▶ [Your task]
From the entries below, return only the lines starting at the one that contains "347 130 4575" and ending at the one that contains "63 161 4809", exactly as they stand.

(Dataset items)
# # # #

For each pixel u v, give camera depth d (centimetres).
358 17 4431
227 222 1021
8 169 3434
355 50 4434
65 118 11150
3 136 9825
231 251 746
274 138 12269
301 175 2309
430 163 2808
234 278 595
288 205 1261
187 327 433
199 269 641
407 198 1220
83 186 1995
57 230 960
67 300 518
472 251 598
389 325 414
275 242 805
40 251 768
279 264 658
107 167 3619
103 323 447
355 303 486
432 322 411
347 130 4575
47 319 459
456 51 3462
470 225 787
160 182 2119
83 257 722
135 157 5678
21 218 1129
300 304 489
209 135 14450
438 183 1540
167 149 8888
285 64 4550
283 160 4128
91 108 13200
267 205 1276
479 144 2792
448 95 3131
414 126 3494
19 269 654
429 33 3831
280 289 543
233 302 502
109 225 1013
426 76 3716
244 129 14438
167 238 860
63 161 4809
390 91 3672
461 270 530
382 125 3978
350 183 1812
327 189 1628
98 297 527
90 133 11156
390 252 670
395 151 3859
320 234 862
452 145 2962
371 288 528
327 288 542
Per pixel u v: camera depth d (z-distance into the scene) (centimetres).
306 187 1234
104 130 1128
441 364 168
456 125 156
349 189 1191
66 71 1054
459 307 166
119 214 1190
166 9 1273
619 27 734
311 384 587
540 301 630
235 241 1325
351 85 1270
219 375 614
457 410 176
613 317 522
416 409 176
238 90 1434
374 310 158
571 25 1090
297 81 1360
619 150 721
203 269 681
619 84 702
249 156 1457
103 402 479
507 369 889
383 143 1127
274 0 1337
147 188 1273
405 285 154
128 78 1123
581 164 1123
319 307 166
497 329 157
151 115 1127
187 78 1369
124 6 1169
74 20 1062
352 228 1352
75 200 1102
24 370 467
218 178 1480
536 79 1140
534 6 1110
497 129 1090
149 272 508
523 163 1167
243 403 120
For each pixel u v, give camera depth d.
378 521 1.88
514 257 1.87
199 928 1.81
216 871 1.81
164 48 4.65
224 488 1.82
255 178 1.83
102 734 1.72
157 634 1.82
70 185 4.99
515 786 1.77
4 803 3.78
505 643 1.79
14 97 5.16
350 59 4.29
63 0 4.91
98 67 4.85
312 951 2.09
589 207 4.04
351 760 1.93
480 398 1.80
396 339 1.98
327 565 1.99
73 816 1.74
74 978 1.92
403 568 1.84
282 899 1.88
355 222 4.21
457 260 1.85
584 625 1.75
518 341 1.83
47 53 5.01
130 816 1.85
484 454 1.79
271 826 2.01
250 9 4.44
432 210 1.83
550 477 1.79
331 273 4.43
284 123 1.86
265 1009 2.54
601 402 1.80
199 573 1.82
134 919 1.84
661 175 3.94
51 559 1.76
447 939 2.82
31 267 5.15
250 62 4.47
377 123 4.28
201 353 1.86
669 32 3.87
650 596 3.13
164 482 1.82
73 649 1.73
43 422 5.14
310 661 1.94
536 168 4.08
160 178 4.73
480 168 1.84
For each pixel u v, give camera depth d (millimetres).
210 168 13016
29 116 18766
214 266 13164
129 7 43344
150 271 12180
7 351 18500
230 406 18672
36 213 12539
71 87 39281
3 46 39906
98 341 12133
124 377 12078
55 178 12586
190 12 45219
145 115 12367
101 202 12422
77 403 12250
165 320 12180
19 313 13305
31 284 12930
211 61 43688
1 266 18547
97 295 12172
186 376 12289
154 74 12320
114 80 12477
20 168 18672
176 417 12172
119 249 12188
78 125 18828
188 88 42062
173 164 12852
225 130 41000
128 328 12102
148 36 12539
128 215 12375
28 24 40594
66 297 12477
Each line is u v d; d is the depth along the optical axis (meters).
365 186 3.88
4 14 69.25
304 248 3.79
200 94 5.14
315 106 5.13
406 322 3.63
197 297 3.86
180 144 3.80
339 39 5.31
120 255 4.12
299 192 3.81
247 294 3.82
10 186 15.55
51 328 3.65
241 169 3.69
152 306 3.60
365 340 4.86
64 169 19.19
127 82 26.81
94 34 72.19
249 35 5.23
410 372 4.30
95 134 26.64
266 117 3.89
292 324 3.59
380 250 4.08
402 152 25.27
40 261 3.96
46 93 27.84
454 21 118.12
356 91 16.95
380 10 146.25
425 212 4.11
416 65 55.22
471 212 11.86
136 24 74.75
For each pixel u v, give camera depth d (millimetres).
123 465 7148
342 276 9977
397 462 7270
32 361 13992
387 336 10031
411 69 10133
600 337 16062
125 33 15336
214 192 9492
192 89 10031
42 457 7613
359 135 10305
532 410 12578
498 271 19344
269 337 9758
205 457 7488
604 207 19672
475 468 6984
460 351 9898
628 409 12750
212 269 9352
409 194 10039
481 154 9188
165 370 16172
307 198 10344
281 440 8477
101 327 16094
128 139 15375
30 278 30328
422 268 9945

# # # #

▶ [Task solution]
347 130 4575
47 319 459
456 51 3462
470 225 787
160 182 2119
83 257 722
135 157 5678
21 218 1129
300 304 489
209 135 14450
438 183 1540
167 149 8888
285 64 4550
283 160 4128
91 108 13200
267 205 1276
479 144 2792
448 95 3131
414 126 3494
19 269 654
429 33 3831
280 289 543
233 302 502
109 225 1013
426 76 3716
244 129 14438
167 238 860
63 161 4809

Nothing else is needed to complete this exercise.